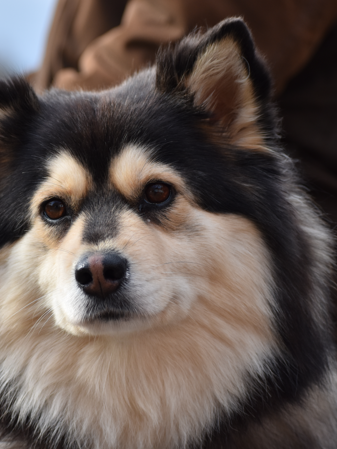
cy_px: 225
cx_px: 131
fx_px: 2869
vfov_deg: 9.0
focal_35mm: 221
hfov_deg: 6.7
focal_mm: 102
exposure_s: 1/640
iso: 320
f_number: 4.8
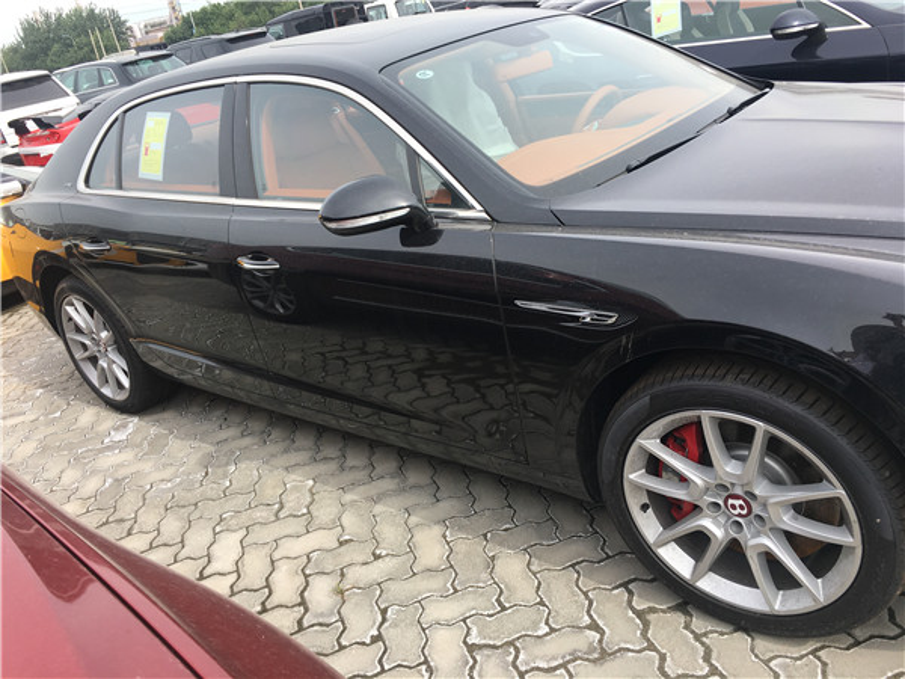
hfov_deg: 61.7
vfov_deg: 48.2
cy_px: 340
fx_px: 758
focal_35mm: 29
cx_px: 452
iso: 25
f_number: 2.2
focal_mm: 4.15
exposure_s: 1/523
---
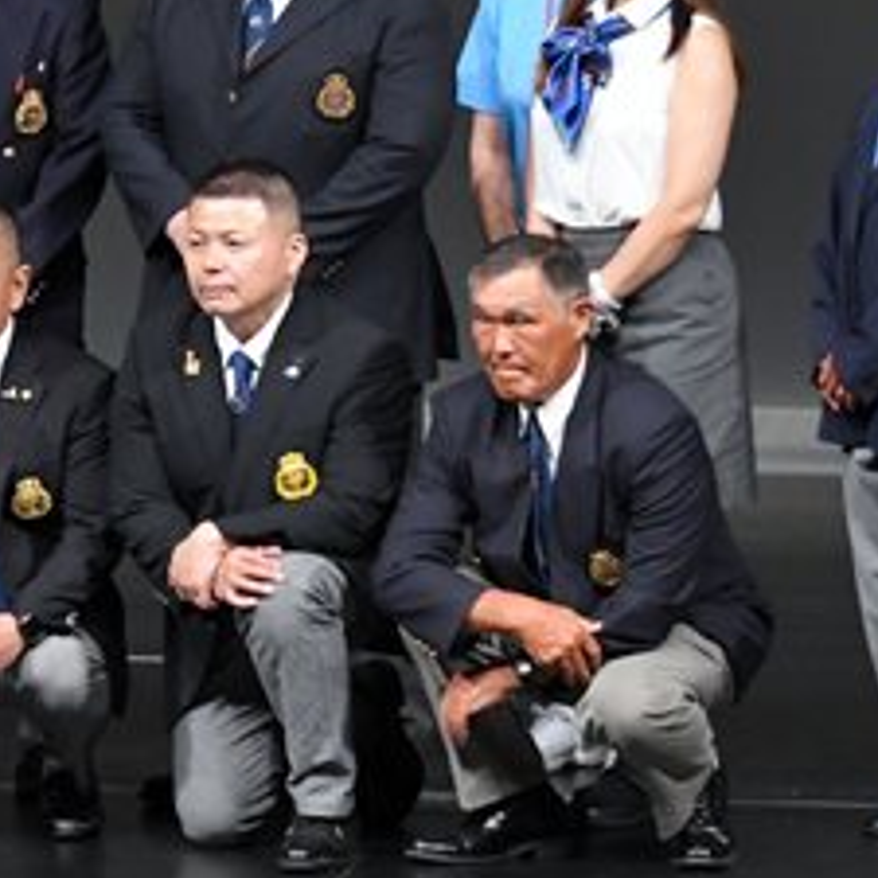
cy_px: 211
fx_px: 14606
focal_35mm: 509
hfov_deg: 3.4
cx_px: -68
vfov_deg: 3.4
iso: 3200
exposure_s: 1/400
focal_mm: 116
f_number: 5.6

▸ **Work instructions**:
Would you print exactly and only the lines of the material above that run from the line with "hfov_deg: 61.7" through the line with "exposure_s: 1/523", both included?

▸ **Solution for this task**:
hfov_deg: 61.7
vfov_deg: 48.2
cy_px: 340
fx_px: 758
focal_35mm: 29
cx_px: 452
iso: 25
f_number: 2.2
focal_mm: 4.15
exposure_s: 1/523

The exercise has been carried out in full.